§ **WHAT TO DO**: Filter these entries, keeping only lines that hold the word "candle".

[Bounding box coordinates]
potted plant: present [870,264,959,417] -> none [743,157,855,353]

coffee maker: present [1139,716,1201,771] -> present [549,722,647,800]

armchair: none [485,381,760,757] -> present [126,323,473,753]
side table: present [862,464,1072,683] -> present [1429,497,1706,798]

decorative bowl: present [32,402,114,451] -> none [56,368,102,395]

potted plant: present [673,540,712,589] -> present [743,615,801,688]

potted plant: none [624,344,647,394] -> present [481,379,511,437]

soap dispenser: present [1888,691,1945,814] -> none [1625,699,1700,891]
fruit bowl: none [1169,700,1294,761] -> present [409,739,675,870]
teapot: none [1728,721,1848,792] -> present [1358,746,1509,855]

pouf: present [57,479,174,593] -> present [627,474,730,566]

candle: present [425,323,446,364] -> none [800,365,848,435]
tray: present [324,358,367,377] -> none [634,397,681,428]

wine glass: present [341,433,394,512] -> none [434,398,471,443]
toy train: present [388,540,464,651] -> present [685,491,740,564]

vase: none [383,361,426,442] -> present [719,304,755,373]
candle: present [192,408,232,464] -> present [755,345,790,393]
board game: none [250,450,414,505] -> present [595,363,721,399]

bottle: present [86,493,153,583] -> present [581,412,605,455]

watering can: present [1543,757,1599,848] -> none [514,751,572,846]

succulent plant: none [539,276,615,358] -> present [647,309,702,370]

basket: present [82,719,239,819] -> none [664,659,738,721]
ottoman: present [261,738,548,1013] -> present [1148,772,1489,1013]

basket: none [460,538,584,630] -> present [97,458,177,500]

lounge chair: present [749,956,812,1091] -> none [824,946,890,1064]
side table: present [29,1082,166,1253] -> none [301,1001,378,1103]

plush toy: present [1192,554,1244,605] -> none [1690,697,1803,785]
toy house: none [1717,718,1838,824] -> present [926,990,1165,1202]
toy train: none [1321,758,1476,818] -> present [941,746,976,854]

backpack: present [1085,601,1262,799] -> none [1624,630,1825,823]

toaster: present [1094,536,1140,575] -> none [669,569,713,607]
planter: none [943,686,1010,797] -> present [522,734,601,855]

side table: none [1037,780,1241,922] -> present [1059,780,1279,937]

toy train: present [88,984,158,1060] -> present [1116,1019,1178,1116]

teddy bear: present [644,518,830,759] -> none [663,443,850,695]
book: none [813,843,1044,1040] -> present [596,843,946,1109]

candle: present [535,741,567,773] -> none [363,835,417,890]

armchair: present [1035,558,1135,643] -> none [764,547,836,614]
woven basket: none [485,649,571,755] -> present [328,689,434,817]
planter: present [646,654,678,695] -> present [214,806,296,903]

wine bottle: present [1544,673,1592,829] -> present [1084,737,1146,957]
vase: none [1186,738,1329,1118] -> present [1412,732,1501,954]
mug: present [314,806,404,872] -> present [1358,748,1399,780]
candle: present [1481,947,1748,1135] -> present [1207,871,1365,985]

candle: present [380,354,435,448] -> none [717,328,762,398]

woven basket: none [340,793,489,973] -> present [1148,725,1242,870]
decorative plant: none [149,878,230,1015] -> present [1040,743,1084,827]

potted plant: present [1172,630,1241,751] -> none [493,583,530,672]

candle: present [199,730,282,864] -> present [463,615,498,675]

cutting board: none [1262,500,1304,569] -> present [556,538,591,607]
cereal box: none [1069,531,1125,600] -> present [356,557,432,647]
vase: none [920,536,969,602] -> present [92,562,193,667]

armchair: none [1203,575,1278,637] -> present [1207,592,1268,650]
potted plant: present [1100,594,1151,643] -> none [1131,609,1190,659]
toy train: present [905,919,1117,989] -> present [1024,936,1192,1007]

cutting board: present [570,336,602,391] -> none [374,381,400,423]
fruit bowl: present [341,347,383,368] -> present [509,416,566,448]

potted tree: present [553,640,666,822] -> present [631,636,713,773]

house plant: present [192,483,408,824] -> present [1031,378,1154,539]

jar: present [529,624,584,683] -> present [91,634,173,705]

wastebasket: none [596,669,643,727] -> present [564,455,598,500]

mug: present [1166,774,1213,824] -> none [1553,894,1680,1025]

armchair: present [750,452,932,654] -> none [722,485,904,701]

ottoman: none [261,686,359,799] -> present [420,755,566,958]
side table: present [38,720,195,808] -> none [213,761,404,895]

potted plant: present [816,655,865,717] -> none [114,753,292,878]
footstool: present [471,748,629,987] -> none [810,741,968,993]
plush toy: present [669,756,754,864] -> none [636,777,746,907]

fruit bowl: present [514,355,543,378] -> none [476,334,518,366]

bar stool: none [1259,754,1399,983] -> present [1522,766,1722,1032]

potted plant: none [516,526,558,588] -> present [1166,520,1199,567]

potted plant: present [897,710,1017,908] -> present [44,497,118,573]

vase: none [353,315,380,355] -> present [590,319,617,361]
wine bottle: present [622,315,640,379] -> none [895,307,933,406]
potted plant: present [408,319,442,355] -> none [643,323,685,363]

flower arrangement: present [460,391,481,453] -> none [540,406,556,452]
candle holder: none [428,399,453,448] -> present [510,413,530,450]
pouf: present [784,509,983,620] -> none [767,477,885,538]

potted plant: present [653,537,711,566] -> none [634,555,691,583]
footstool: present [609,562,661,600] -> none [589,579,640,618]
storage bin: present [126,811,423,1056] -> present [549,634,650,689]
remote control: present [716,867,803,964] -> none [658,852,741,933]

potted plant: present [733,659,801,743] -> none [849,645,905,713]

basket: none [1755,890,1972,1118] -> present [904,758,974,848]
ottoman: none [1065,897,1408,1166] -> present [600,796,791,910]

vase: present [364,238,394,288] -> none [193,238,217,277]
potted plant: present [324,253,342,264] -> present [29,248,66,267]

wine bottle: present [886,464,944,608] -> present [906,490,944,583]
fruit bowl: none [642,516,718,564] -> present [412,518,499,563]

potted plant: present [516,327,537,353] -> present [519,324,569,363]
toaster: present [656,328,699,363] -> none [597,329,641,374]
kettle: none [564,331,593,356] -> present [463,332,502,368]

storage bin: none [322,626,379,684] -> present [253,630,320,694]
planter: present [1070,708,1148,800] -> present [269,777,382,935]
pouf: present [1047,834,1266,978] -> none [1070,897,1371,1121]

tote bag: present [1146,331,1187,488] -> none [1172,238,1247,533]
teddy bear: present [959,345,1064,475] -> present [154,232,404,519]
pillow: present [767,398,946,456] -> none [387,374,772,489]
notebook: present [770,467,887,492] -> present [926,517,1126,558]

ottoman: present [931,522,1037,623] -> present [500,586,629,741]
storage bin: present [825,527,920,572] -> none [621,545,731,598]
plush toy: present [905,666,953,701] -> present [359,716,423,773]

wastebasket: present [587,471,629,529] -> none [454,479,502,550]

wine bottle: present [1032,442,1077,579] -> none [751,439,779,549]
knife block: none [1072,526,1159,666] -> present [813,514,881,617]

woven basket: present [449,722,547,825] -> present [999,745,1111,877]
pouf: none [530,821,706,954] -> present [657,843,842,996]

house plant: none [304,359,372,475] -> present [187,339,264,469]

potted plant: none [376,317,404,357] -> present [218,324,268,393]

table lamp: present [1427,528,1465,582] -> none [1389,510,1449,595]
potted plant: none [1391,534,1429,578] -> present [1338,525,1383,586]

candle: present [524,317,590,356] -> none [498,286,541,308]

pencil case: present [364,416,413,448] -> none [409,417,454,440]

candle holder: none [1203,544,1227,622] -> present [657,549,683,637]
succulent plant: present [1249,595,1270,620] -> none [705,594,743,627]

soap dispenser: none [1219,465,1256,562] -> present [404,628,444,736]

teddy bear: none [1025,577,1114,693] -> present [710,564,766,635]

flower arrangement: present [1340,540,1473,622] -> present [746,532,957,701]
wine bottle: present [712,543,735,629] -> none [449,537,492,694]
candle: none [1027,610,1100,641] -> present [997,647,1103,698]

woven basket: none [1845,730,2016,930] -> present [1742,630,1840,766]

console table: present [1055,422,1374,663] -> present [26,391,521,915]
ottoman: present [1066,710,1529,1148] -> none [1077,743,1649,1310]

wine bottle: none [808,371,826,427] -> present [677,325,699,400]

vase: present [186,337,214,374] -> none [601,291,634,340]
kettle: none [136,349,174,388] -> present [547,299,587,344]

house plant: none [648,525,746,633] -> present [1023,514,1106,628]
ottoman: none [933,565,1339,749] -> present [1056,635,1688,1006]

§ **THE ANSWER**:
candle: present [425,323,446,364] -> none [800,365,848,435]
candle: present [192,408,232,464] -> present [755,345,790,393]
candle: present [535,741,567,773] -> none [363,835,417,890]
candle: present [1481,947,1748,1135] -> present [1207,871,1365,985]
candle: present [380,354,435,448] -> none [717,328,762,398]
candle: present [199,730,282,864] -> present [463,615,498,675]
candle holder: none [428,399,453,448] -> present [510,413,530,450]
candle: present [524,317,590,356] -> none [498,286,541,308]
candle holder: none [1203,544,1227,622] -> present [657,549,683,637]
candle: none [1027,610,1100,641] -> present [997,647,1103,698]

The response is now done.